Haemophilia is a rare X-linked congenital bleeding disorder. Treatment has a large impact on haemophilia management and without treatment, haemophilia causes crippling pain, severe joint damage, disability, and death. The World Federation of Haemophilia estimated that about 75% of all persons with haemophilia worldwide do not receive appropriate or any treatment at all, or remain undiagnosed as the treatment is expensive. This data raises important concerns and suggests the evaluations of the quality of care between centres as well as health outcome measures. Both safety surveillance and assessment of sensitive outcome measures in large patient samples is crucial, and the only way to progress is via registries of these rare disorders and through national and international collaborations between many centres in different countries.

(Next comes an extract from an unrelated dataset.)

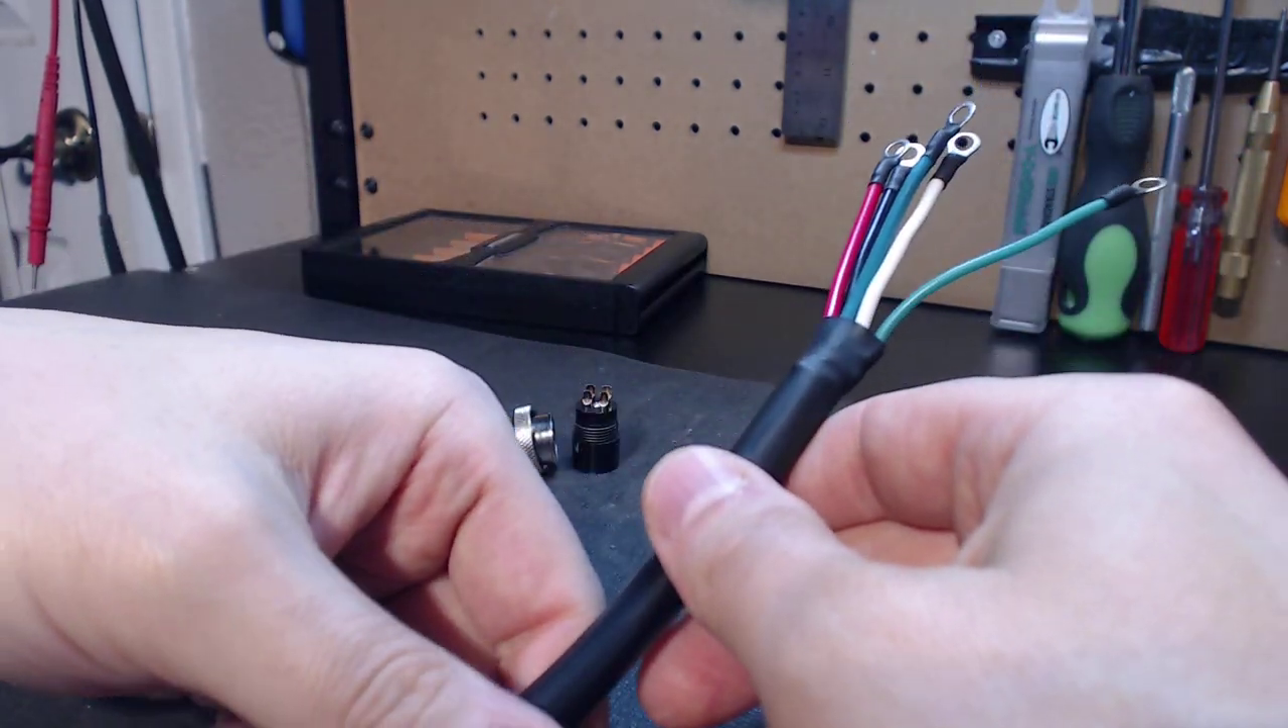Once again, I finished the assembly using heat shrink, keep our wires nice and neat.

Role of registry in Haemophilia

A haemophilia registry is mostly a computer database or a collection of records of people identified with haemophilia or inherited bleeding disorders. It includes information on personal details such as age, sex, type of bleeding disorder, severity, natural history, type and amount of treatment received, and complications such as inhibitors, liver disease, joint disease, etc. Patient registries have a clear role in the monitoring and benchmarking of quality of care and health outcomes in many areas of medicine and are either based on geographic region or area of care, nationally or internationally. They also help in surveillance and safety. A national registry helps in the centralization of data for a whole country to avoid duplication. It is essential to track the identification and diagnosis of people with haemophilia and the use of the products (drugs), monitoring of their health, measurement of the effectiveness of healthcare programs as well as long-term planning for haemophilia organizations, and priority setting for health care. Basic data, such as the increases in the number of patients diagnosed or the life expectancy of people with haemophilia, is useful in evaluating the worth and success of various development programs to improve care within countries. It is also essential to lobby governments and advocate for improved care. A national registry may also allow the effective use of available resources, audit of clinical programmes, planning of research projects, and cross-evaluation of special sub-databases (for instance, on genetics and inhibitors). The information supplied by a national haemophilia registry may also help patients by increasing awareness and identifying shortcomings in the healthcare delivery system.  It also helps in assessing the variations in clinical practices along with their effectiveness and safety.

Where haemophilia registry can help:

The stakeholders of patient registries are clinicians and multidisciplinary haemophilia teams, national Haemophilia organizations, commissioners/payers/health insurers, regulatory health authorities, and patients. It is recommended that all countries implement national registries on Inherited bleeding disorders which will boost haemophilia care to a major extent.